Last modified: 28 Jun 2018 10:27
Environmental impact assessment (EIA) is a process for providing information about likely effects of certain human activities on ‘the environment’, and for identifying ways of minimising adverse effects and enhancing positive effects.
Structured class sessions provide background information about the origins and development of EIA, and how EIAs are typically implemented in the UK and elsewhere.
Practical ‘workshop’ sessions focus on case studies to provide insight into methods used at different stages of the EIA process, and provide you with an opportunity to develop transferable skills relevant to a range of employers, such as team-working, time-management, presentation and critical appraisal.

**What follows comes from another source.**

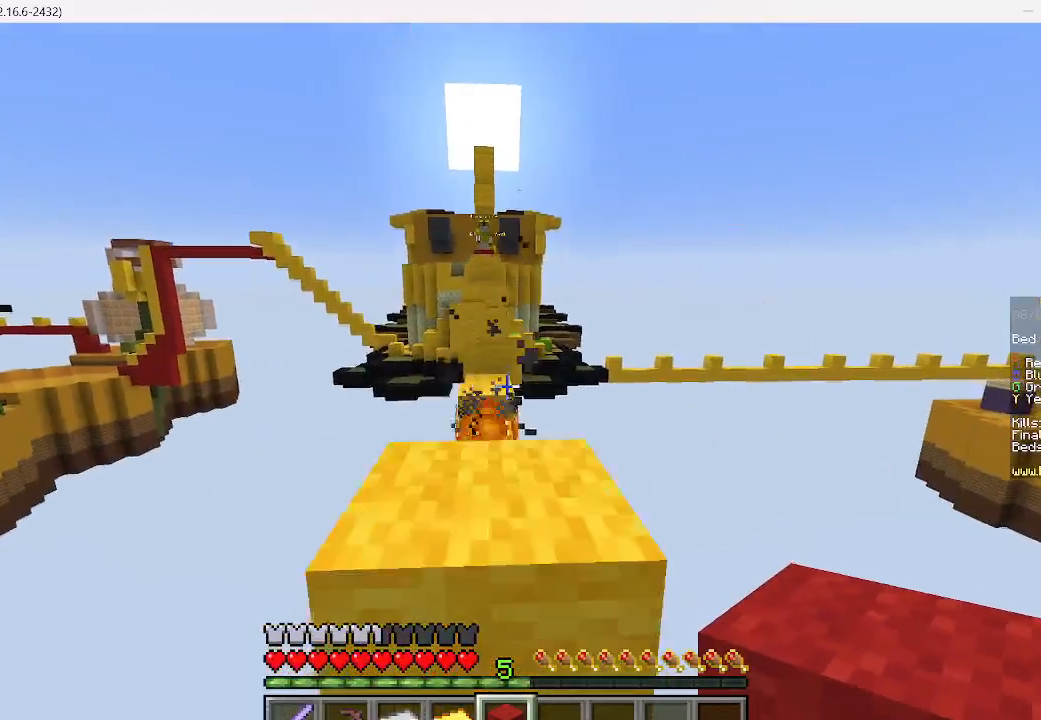
{"keys": ["w"], "mouse": [], "events": [[89, "s", "up"], [289, "w", "down"]]}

|Session||Second Sub Session||Credit Points||15 credits (7.5 ECTS credits)|
Human activities affect the natural and human environment in a multitude of ways, varying in characteristics of effect, magnitude, spatial extent and timescale. In recent decades, concern about environmental damage in different parts of the world has led to public pressure on governments to regulate ‘developers’ and others so as to minimise adverse environmental effects, while allowing economic activities to continue. High-level policies and principles have been expressed in international commitments to ‘sustainable development’, which are translated into more detailed national and sub-national legislation and guidance.

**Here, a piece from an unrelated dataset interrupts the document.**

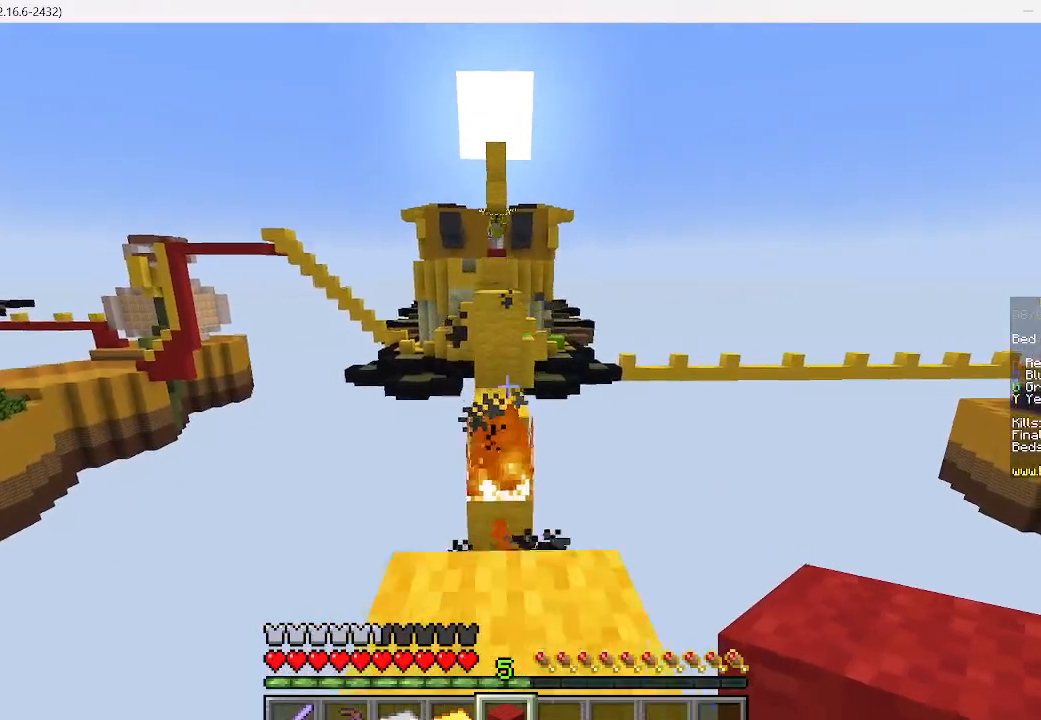
{"keys": ["s"], "mouse": [], "events": [[156, "w", "up"], [511, "s", "down"]]}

Environmental Impact Assessment (EIA) has been developed as a critical component of the approach to achieving sustainable development. EIA originated in the United States of America and was subsequently adopted into the legislative frameworks of other countries, including member states of the European Union. It is therefore important to understand the EIA process – its background, stages and steps – and to be able to select, use and evaluate suitable techniques.

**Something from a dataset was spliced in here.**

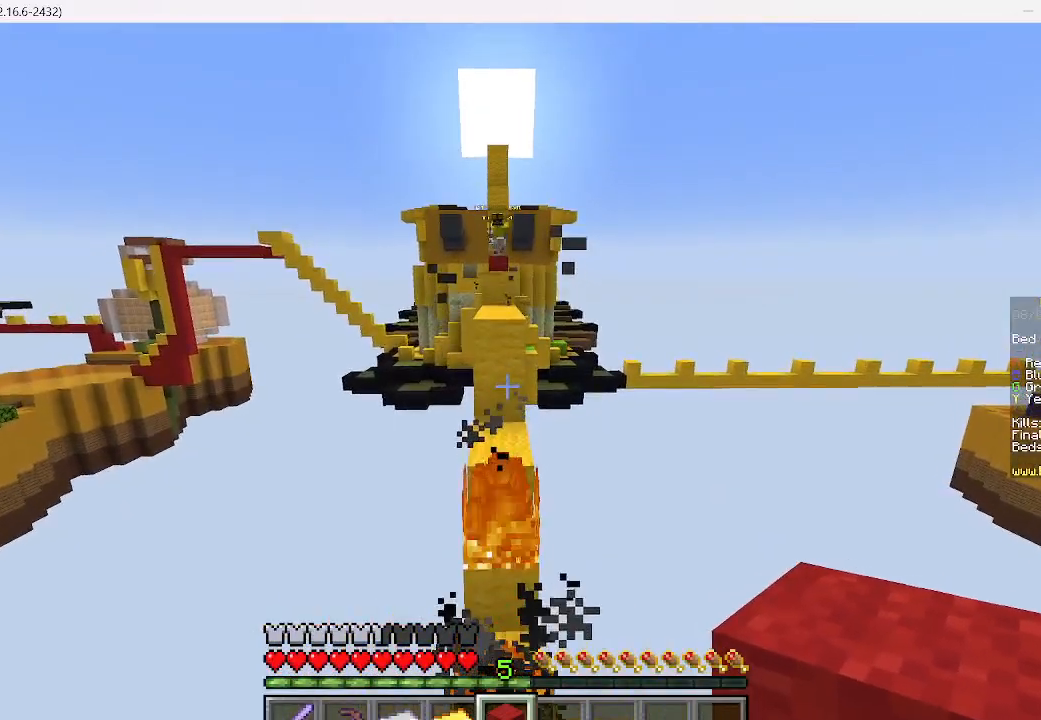
{"keys": [], "mouse": [], "events": [[178, "s", "up"]]}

The aim of the course is to provide training in policies, principles, methods and application of EIA in the UK (EU) and worldwide. The course also aims to foster balanced judgement of the strengths and weaknesses of EIA.
By the end of the course, you should be able to:
Explain the origins and development of EIA, including key policy drivers and statutes
Describe the different stages of the EIA process, the types of activity involved, and main participants
Explain the environmental effects of a selection of development types, taking account of the scientific evidence base
Critically review impact identification, impact analysis, and proposed mitigation measures in case studies
Describe the typical content and structure of scoping reports and environmental statements
Explain the role of EIA in the development planning consent process
Discuss the role of EIA in contributing to sustainable development, including its strengths and weaknesses
Contrast strategic environmental assessment (SEA) with EIA
Contribute effectively to the preparation and delivery of group presentations
Write concise reports of your own group work and that of others, including both factual content and thoughtful critique.
This course runs in weeks 31-35, and is scheduled in Thread 2, so may have contact hours in any or all of these times: Mondays, 14.00-18.00; Tuesday, all day; Friday, 14.00-18.00. If this is an optional course, there may also be contact hours on Wednesdays, 9.00-11.00.
Information on contact teaching time is available from the course guide.
1st Attempt: 1 written exam (50%), coursework (50%). Coursework consists of three reports on group exercises in ‘workshop’ sessions, intended to replicate a common type of professional work activity. The two-hour exam is a choice of two essay questions from at least four topics from any part of the course.
Resits: a second attempt is possible for the exam and each element of coursework, with the marks for passed elements being carried forward, depending on what was failed in the first attempt.
Workshop sessions will provide opportunities for student-student and student-tutor interaction. Formative assessment will be provided during these interactions through informal verbal feedback.
Each student will receive a mark and individual written feedback for each workshop report, and the class may receive generic feedback. Students who are identified as having difficulty in successfully completing the coursework will be invited to meet members of the course team to identify difficulties and discuss solutions.